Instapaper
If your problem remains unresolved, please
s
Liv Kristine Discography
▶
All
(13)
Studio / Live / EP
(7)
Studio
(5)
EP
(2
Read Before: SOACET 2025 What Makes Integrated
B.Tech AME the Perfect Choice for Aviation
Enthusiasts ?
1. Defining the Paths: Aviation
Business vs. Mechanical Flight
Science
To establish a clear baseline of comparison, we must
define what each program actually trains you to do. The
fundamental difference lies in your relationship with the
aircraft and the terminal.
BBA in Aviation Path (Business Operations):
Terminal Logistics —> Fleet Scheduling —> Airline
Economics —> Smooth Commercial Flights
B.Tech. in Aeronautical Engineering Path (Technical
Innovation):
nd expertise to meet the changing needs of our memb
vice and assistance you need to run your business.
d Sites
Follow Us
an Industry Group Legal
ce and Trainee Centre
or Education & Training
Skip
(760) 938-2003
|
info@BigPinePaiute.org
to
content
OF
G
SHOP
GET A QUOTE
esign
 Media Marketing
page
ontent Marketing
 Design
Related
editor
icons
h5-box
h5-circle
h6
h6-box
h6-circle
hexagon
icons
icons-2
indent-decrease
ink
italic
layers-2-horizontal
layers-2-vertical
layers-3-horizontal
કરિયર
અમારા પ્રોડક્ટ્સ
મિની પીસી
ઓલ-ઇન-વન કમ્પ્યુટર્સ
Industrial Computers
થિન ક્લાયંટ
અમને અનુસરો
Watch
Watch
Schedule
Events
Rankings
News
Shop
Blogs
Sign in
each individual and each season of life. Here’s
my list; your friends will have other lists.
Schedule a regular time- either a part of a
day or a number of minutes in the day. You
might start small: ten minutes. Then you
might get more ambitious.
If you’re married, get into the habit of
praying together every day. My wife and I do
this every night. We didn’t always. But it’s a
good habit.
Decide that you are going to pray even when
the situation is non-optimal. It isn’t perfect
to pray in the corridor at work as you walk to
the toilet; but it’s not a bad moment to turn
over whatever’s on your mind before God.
════════════════════
EXERCISE = Could you reproduce every record above exactly as it stands?

ANSWER BOX =
Instapaper
If your problem remains unresolved, please
s
Liv Kristine Discography
▶
All
(13)
Studio / Live / EP
(7)
Studio
(5)
EP
(2
Read Before: SOACET 2025 What Makes Integrated
B.Tech AME the Perfect Choice for Aviation
Enthusiasts ?
1. Defining the Paths: Aviation
Business vs. Mechanical Flight
Science
To establish a clear baseline of comparison, we must
define what each program actually trains you to do. The
fundamental difference lies in your relationship with the
aircraft and the terminal.
BBA in Aviation Path (Business Operations):
Terminal Logistics —> Fleet Scheduling —> Airline
Economics —> Smooth Commercial Flights
B.Tech. in Aeronautical Engineering Path (Technical
Innovation):
nd expertise to meet the changing needs of our memb
vice and assistance you need to run your business.
d Sites
Follow Us
an Industry Group Legal
ce and Trainee Centre
or Education & Training
Skip
(760) 938-2003
|
info@BigPinePaiute.org
to
content
OF
G
SHOP
GET A QUOTE
esign
 Media Marketing
page
ontent Marketing
 Design
Related
editor
icons
h5-box
h5-circle
h6
h6-box
h6-circle
hexagon
icons
icons-2
indent-decrease
ink
italic
layers-2-horizontal
layers-2-vertical
layers-3-horizontal
કરિયર
અમારા પ્રોડક્ટ્સ
મિની પીસી
ઓલ-ઇન-વન કમ્પ્યુટર્સ
Industrial Computers
થિન ક્લાયંટ
અમને અનુસરો
Watch
Watch
Schedule
Events
Rankings
News
Shop
Blogs
Sign in
each individual and each season of life. Here’s
my list; your friends will have other lists.
Schedule a regular time- either a part of a
day or a number of minutes in the day. You
might start small: ten minutes. Then you
might get more ambitious.
If you’re married, get into the habit of
praying together every day. My wife and I do
this every night. We didn’t always. But it’s a
good habit.
Decide that you are going to pray even when
the situation is non-optimal. It isn’t perfect
to pray in the corridor at work as you walk to
the toilet; but it’s not a bad moment to turn
over whatever’s on your mind before God.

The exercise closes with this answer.